Please rewrite the listing from the line with "center of bear" to the line with "[3, 41, 373, 474]", replacing "cake" with "dessert" and leaving everything else as it is.

*** Block opens ***

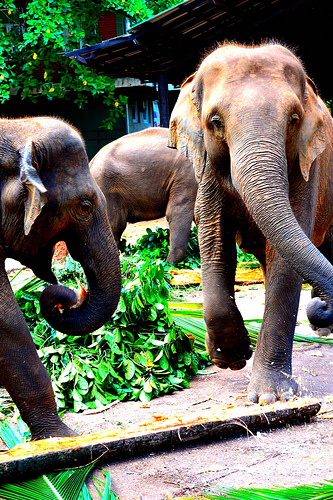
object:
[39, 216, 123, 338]
trunk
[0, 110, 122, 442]
elephant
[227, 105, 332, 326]
grey trunk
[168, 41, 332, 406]
elephant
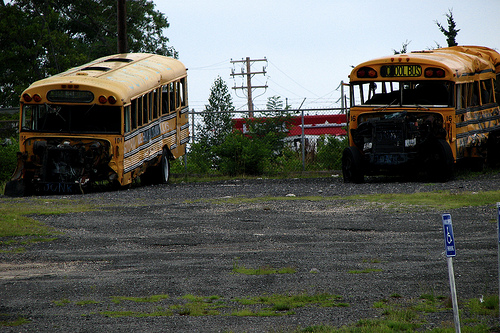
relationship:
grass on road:
[403, 185, 433, 215] [226, 199, 335, 274]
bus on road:
[342, 58, 454, 182] [226, 199, 335, 274]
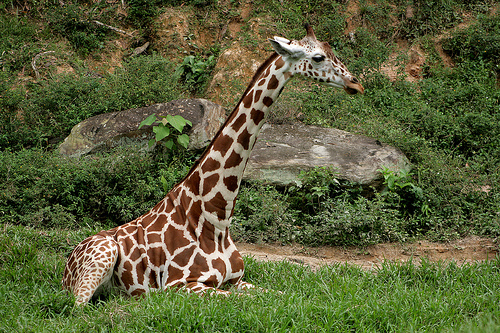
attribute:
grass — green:
[2, 257, 495, 331]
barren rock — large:
[49, 97, 419, 202]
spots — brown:
[118, 255, 148, 290]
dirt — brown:
[324, 238, 386, 259]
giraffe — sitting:
[41, 98, 373, 306]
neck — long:
[157, 53, 289, 219]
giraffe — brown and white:
[61, 111, 271, 308]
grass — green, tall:
[16, 277, 353, 331]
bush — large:
[362, 51, 484, 196]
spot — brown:
[196, 154, 220, 185]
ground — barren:
[298, 226, 393, 272]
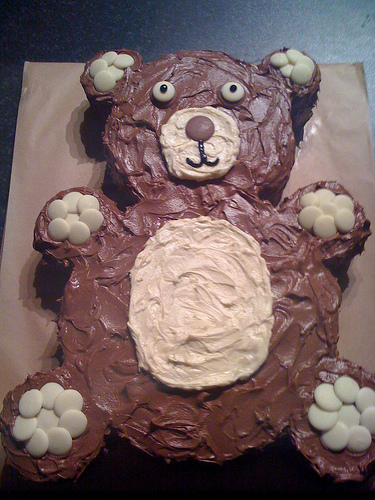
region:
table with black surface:
[0, 0, 373, 47]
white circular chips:
[14, 379, 87, 456]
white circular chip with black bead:
[155, 78, 173, 102]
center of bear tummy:
[130, 216, 274, 387]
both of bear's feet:
[2, 365, 372, 484]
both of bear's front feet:
[31, 183, 371, 264]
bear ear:
[79, 43, 141, 100]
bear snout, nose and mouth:
[159, 107, 242, 178]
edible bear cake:
[2, 46, 371, 482]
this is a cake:
[0, 31, 373, 482]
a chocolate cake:
[1, 31, 372, 498]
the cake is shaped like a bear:
[0, 37, 372, 487]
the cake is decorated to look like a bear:
[3, 41, 373, 474]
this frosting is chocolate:
[131, 404, 197, 442]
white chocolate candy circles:
[9, 381, 90, 456]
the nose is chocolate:
[184, 112, 217, 141]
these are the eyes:
[143, 71, 263, 113]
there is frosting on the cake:
[1, 27, 373, 491]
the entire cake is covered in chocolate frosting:
[1, 30, 372, 491]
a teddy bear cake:
[42, 48, 357, 484]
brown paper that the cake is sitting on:
[10, 44, 93, 195]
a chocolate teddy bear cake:
[49, 48, 373, 474]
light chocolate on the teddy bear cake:
[131, 233, 278, 384]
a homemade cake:
[39, 66, 362, 491]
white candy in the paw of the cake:
[10, 375, 116, 460]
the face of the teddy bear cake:
[149, 68, 273, 197]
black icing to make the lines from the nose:
[183, 133, 218, 176]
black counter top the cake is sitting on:
[59, 15, 352, 55]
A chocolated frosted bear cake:
[2, 42, 373, 490]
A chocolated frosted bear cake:
[0, 38, 370, 492]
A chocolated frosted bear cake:
[5, 41, 369, 492]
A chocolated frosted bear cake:
[0, 43, 372, 486]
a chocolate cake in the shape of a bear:
[3, 30, 373, 498]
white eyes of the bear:
[144, 74, 249, 105]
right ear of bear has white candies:
[257, 42, 329, 106]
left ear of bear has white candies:
[71, 40, 138, 98]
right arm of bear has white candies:
[289, 175, 368, 255]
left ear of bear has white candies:
[27, 179, 120, 262]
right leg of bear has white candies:
[298, 360, 373, 467]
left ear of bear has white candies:
[4, 368, 106, 481]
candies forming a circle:
[7, 376, 89, 461]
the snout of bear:
[156, 103, 246, 183]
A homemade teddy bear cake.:
[0, 38, 372, 494]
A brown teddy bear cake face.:
[73, 37, 319, 207]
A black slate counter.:
[2, 3, 370, 74]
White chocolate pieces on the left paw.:
[43, 183, 118, 257]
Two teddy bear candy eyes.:
[154, 69, 249, 107]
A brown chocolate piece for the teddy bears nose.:
[179, 110, 218, 144]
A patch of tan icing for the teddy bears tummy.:
[122, 211, 280, 394]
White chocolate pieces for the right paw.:
[290, 178, 368, 258]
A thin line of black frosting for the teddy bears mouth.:
[181, 136, 226, 175]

*** Block closes ***

Answer to this problem:
center of bear tummy:
[130, 216, 274, 387]
both of bear's feet:
[2, 365, 372, 484]
both of bear's front feet:
[31, 183, 371, 264]
bear ear:
[79, 43, 141, 100]
bear snout, nose and mouth:
[159, 107, 242, 178]
edible bear dessert:
[2, 46, 371, 482]
this is a dessert:
[0, 31, 373, 482]
a chocolate dessert:
[1, 31, 372, 498]
the dessert is shaped like a bear:
[0, 37, 372, 487]
the dessert is decorated to look like a bear:
[3, 41, 373, 474]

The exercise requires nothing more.